Loves puzzles but lack the funds to get them..

So only speedsolver for me. D=


----------



## LNZ (Sep 13, 2012)

I am on occasion a speed solver and do timed solves when I think it is needed, but I have turned to collecting puzzles now.


----------



## TMOY (Sep 13, 2012)

RCTACameron said:


> I voted speedsolver and collector, because I speedsolve and have a lot of cubes, though I guess I don't collect any more.
> 
> The results of this poll show that everyone who voted is a speedsolver, and possibly other things. Makes sense for speedsolving.com.



I voted speedsolver and collector too. And I assume that the pure collectors/modders (i.e. those who don't speedsolve at all) are to be found on twistypuzzles.com rather than here.


----------



## ~Adam~ (Sep 13, 2012)

Speedish solver and collector.
I'm not very fast (3x3 18s avg) and have about 100 different types of puzzle and a few unique puzzles
(BumpRL, AxelRL and Red + Green handmade Golden cube).


----------



## 5BLD (Sep 13, 2012)

I voted speedsolver and modder only to realise after that it was not modding to improve puzzles, but shape mods. By your definition I am only a speedsolver (and collector- of 3x3s!).


----------



## Ickathu (Sep 13, 2012)

5BLD said:


> I voted speedsolver and modder only to realise after that it was not modding to improve puzzles, but shape mods. By your definition I am only a speedsolver (and collector- of 3x3s!).





Ickathu said:


> Does modder apply to modding speedcubes to make them better?





ottozing said:


> Yes^^^^^^



message to short


----------



## ottozing (Sep 13, 2012)

I don't see why modding can't apply to performance mods aswell.


----------



## Michael Womack (Sep 13, 2012)

ottozing said:


> I don't see why modding can't apply to performance mods aswell.
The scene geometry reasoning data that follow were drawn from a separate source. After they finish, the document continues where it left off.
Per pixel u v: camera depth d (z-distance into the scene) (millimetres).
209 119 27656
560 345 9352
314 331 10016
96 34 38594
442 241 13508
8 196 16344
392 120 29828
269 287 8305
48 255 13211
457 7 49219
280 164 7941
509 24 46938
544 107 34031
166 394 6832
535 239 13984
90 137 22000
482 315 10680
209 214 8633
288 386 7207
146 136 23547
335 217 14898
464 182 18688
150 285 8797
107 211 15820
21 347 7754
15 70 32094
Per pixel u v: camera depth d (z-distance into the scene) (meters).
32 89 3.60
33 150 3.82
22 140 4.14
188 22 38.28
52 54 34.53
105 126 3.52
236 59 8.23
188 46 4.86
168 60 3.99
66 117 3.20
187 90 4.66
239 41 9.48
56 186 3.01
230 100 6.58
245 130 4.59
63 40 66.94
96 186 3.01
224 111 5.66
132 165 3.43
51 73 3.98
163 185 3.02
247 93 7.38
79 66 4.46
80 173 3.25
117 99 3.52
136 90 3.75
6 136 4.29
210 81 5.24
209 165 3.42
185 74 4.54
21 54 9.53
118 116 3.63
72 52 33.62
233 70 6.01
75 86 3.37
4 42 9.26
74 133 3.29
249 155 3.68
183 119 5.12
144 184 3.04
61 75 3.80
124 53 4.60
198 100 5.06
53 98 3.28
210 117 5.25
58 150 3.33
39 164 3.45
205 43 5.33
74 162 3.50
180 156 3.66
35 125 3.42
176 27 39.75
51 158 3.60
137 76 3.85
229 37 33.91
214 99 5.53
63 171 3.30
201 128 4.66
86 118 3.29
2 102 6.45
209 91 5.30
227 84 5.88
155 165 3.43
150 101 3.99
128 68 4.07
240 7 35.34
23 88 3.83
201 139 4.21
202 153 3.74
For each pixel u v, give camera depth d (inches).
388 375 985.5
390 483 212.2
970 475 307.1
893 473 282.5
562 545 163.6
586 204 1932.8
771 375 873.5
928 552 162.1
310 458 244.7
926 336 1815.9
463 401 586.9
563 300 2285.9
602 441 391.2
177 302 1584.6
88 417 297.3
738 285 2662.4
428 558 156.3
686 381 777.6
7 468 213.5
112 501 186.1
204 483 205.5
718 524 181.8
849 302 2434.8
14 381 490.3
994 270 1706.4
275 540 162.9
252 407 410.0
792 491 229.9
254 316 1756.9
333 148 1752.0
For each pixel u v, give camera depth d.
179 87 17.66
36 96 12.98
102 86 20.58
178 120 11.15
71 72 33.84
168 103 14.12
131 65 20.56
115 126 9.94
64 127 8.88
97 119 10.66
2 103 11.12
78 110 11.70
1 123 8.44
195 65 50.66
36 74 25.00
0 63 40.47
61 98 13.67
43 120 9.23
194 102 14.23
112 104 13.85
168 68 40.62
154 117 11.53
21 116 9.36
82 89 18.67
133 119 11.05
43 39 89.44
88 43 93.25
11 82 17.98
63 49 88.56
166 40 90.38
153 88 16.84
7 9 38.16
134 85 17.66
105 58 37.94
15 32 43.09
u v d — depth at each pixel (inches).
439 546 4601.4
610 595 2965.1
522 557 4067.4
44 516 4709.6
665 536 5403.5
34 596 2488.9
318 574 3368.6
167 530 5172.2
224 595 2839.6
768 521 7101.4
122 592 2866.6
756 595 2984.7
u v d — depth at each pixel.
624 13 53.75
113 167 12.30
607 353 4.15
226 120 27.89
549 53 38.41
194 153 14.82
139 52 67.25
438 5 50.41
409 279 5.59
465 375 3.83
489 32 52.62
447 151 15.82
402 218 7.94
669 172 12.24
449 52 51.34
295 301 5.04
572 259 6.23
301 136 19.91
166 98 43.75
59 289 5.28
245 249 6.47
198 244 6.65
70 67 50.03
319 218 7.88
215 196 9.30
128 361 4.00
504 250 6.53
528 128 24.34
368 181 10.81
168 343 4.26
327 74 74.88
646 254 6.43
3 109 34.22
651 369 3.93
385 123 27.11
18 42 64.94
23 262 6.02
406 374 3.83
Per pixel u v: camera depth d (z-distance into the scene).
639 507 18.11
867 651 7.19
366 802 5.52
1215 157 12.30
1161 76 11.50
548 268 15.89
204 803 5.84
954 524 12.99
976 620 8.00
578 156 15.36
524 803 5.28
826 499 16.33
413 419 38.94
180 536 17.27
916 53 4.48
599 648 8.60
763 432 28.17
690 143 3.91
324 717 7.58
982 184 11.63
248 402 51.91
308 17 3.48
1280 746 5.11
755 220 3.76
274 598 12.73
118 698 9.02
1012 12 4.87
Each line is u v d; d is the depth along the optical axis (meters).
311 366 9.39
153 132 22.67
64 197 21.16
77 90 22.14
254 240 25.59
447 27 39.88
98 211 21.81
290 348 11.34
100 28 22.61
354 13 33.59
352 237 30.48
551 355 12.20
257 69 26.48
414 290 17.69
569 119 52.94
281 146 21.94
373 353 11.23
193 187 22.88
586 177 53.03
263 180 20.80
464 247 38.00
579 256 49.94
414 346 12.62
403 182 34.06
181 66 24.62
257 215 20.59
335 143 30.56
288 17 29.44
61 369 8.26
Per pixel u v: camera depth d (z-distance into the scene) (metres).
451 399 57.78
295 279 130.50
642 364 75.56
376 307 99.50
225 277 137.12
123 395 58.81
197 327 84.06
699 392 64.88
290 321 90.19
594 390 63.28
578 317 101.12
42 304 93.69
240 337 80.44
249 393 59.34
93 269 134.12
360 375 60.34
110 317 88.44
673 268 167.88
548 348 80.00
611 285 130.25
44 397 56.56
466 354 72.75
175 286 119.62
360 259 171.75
A modder is someone like Tony Fisher.


----------



## Thompson (Sep 13, 2012)

im a cuber!


----------



## SpeedSolve (Sep 13, 2012)

Speedsolver and collector. I have 2x2-7x7, Sq-1, Magic, Megaminx, Pyra, Windmill, Gear, and Skewb. I can solve almost all of them regularly (Sq-1 I only solved for the first time last week, and 4x4-7x7 I get stuck on parity )


----------



## ThomasJE (Sep 14, 2012)

I'm a speedsolver, but I've also do a little modding and a little collecting. What does that make me?


----------



## JHB (Sep 15, 2012)

Great collector and improving speed solver.


----------



## Ernie Pulchny (Sep 15, 2012)

Speedsolver and collector. I have 110 cubes and puzzles in my collection as of this post.


----------



## cubegenius (Sep 15, 2012)

I go through stages. lol


----------



## ~Adam~ (Sep 20, 2012)

Michael Womack said:


> A modder is someone like Tony Fisher.



A creative person is someone like Leonardo Da Vinci.
A successful person is someone like Richard Branson.

I can use ridiculous extremes as well.

A modder is someone who modifies cubes (that includes shape and performance mods), not just someone who drastically alters the majority of puzzles that are released.


----------



## cubeflip (Sep 20, 2012)

I'm a Speedsolver who does every official event except for Clock. I used to be a collector.
(haven't done big BLD in comp yet).


----------



## Kattenvriendin (Sep 23, 2012)

Speedsolver on 3x3, regular solver on the others that I collect, but only those I like, not all that I can find *giggles* 

And modder if need be, once I needed to make my own 4 pieces for my 6x6 as they were missing from the getgo. I also had to fix a core or two. But not real modding as in extensively altering or even creating a cube.


----------



## zebra (Sep 23, 2012)

I'm surprised not as many people mod


----------



## kbh (Sep 23, 2012)

Speedsolver & collector because I like having many puzzles but also having good times


----------



## WBCube (Oct 1, 2012)

Speedsolver. The only modding I've done is to stop lockups on SS4x4v3. I used to have a lot of puzzles, but I must have sold them or something, shame


----------